**Requirement**
Start to finish, repeat the records exactly.

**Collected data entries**
━━━━━━━━
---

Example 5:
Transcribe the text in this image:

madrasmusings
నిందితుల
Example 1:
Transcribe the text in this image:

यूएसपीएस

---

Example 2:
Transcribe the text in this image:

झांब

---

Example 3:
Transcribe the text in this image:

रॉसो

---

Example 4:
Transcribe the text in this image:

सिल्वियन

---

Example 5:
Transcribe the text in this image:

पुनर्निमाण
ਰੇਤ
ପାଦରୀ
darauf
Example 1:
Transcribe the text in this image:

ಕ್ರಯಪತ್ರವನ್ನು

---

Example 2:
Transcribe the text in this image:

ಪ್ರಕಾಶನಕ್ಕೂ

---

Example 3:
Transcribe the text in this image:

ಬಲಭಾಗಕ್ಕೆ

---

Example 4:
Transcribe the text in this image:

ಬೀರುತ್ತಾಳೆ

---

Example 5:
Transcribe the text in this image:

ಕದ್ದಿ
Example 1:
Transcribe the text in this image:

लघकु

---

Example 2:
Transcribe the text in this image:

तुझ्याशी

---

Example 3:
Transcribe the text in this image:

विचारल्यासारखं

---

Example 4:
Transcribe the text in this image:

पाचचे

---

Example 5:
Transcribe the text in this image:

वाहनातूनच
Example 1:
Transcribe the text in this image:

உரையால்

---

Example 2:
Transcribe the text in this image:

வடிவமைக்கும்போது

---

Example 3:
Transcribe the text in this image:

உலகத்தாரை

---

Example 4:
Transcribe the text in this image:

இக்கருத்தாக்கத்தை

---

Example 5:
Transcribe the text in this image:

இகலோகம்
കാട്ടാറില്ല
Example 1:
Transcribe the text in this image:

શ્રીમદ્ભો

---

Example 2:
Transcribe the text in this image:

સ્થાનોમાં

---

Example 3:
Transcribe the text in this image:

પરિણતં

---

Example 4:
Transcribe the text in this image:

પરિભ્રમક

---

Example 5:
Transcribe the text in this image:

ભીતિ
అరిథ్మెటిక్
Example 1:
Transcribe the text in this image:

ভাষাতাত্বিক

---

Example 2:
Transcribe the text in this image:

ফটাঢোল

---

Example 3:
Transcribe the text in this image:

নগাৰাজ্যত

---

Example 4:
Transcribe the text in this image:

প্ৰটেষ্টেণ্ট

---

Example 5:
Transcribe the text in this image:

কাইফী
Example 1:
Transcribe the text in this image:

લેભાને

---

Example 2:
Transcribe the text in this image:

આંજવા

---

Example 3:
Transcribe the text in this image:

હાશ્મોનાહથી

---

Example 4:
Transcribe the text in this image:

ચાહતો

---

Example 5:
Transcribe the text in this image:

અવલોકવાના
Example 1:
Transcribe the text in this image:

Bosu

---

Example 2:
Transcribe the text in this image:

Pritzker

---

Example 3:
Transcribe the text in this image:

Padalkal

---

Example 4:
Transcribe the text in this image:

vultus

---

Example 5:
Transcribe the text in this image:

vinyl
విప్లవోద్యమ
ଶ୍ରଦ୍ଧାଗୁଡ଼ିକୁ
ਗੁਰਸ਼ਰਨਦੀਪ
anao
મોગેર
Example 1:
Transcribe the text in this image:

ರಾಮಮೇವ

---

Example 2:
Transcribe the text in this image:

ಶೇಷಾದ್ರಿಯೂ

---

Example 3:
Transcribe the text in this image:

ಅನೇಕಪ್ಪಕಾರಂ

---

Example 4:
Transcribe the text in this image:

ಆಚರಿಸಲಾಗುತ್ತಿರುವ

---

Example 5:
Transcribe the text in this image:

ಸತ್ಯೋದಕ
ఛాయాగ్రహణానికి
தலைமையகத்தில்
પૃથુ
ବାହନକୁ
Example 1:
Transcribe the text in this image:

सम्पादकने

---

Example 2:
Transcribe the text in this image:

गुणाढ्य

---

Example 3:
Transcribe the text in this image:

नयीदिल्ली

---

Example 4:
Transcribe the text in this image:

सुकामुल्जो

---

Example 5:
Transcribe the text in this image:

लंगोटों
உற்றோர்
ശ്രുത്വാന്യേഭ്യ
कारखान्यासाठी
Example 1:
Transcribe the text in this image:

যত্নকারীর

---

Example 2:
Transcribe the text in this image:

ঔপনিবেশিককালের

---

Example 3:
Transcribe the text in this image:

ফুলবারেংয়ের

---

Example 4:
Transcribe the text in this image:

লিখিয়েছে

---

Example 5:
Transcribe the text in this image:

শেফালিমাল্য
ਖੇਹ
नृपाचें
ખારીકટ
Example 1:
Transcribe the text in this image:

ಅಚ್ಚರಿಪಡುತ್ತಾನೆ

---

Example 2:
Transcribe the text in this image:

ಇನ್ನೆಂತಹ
━━━━━━━━
**Response to the exercise**
---

Example 5:
Transcribe the text in this image:

madrasmusings
నిందితుల
Example 1:
Transcribe the text in this image:

यूएसपीएस

---

Example 2:
Transcribe the text in this image:

झांब

---

Example 3:
Transcribe the text in this image:

रॉसो

---

Example 4:
Transcribe the text in this image:

सिल्वियन

---

Example 5:
Transcribe the text in this image:

पुनर्निमाण
ਰੇਤ
ପାଦରୀ
darauf
Example 1:
Transcribe the text in this image:

ಕ್ರಯಪತ್ರವನ್ನು

---

Example 2:
Transcribe the text in this image:

ಪ್ರಕಾಶನಕ್ಕೂ

---

Example 3:
Transcribe the text in this image:

ಬಲಭಾಗಕ್ಕೆ

---

Example 4:
Transcribe the text in this image:

ಬೀರುತ್ತಾಳೆ

---

Example 5:
Transcribe the text in this image:

ಕದ್ದಿ
Example 1:
Transcribe the text in this image:

लघकु

---

Example 2:
Transcribe the text in this image:

तुझ्याशी

---

Example 3:
Transcribe the text in this image:

विचारल्यासारखं

---

Example 4:
Transcribe the text in this image:

पाचचे

---

Example 5:
Transcribe the text in this image:

वाहनातूनच
Example 1:
Transcribe the text in this image:

உரையால்

---

Example 2:
Transcribe the text in this image:

வடிவமைக்கும்போது

---

Example 3:
Transcribe the text in this image:

உலகத்தாரை

---

Example 4:
Transcribe the text in this image:

இக்கருத்தாக்கத்தை

---

Example 5:
Transcribe the text in this image:

இகலோகம்
കാട്ടാറില്ല
Example 1:
Transcribe the text in this image:

શ્રીમદ્ભો

---

Example 2:
Transcribe the text in this image:

સ્થાનોમાં

---

Example 3:
Transcribe the text in this image:

પરિણતં

---

Example 4:
Transcribe the text in this image:

પરિભ્રમક

---

Example 5:
Transcribe the text in this image:

ભીતિ
అరిథ్మెటిక్
Example 1:
Transcribe the text in this image:

ভাষাতাত্বিক

---

Example 2:
Transcribe the text in this image:

ফটাঢোল

---

Example 3:
Transcribe the text in this image:

নগাৰাজ্যত

---

Example 4:
Transcribe the text in this image:

প্ৰটেষ্টেণ্ট

---

Example 5:
Transcribe the text in this image:

কাইফী
Example 1:
Transcribe the text in this image:

લેભાને

---

Example 2:
Transcribe the text in this image:

આંજવા

---

Example 3:
Transcribe the text in this image:

હાશ્મોનાહથી

---

Example 4:
Transcribe the text in this image:

ચાહતો

---

Example 5:
Transcribe the text in this image:

અવલોકવાના
Example 1:
Transcribe the text in this image:

Bosu

---

Example 2:
Transcribe the text in this image:

Pritzker

---

Example 3:
Transcribe the text in this image:

Padalkal

---

Example 4:
Transcribe the text in this image:

vultus

---

Example 5:
Transcribe the text in this image:

vinyl
విప్లవోద్యమ
ଶ୍ରଦ୍ଧାଗୁଡ଼ିକୁ
ਗੁਰਸ਼ਰਨਦੀਪ
anao
મોગેર
Example 1:
Transcribe the text in this image:

ರಾಮಮೇವ

---

Example 2:
Transcribe the text in this image:

ಶೇಷಾದ್ರಿಯೂ

---

Example 3:
Transcribe the text in this image:

ಅನೇಕಪ್ಪಕಾರಂ

---

Example 4:
Transcribe the text in this image:

ಆಚರಿಸಲಾಗುತ್ತಿರುವ

---

Example 5:
Transcribe the text in this image:

ಸತ್ಯೋದಕ
ఛాయాగ్రహణానికి
தலைமையகத்தில்
પૃથુ
ବାହନକୁ
Example 1:
Transcribe the text in this image:

सम्पादकने

---

Example 2:
Transcribe the text in this image:

गुणाढ्य

---

Example 3:
Transcribe the text in this image:

नयीदिल्ली

---

Example 4:
Transcribe the text in this image:

सुकामुल्जो

---

Example 5:
Transcribe the text in this image:

लंगोटों
உற்றோர்
ശ്രുത്വാന്യേഭ്യ
कारखान्यासाठी
Example 1:
Transcribe the text in this image:

যত্নকারীর

---

Example 2:
Transcribe the text in this image:

ঔপনিবেশিককালের

---

Example 3:
Transcribe the text in this image:

ফুলবারেংয়ের

---

Example 4:
Transcribe the text in this image:

লিখিয়েছে

---

Example 5:
Transcribe the text in this image:

শেফালিমাল্য
ਖੇਹ
नृपाचें
ખારીકટ
Example 1:
Transcribe the text in this image:

ಅಚ್ಚರಿಪಡುತ್ತಾನೆ

---

Example 2:
Transcribe the text in this image:

ಇನ್ನೆಂತಹ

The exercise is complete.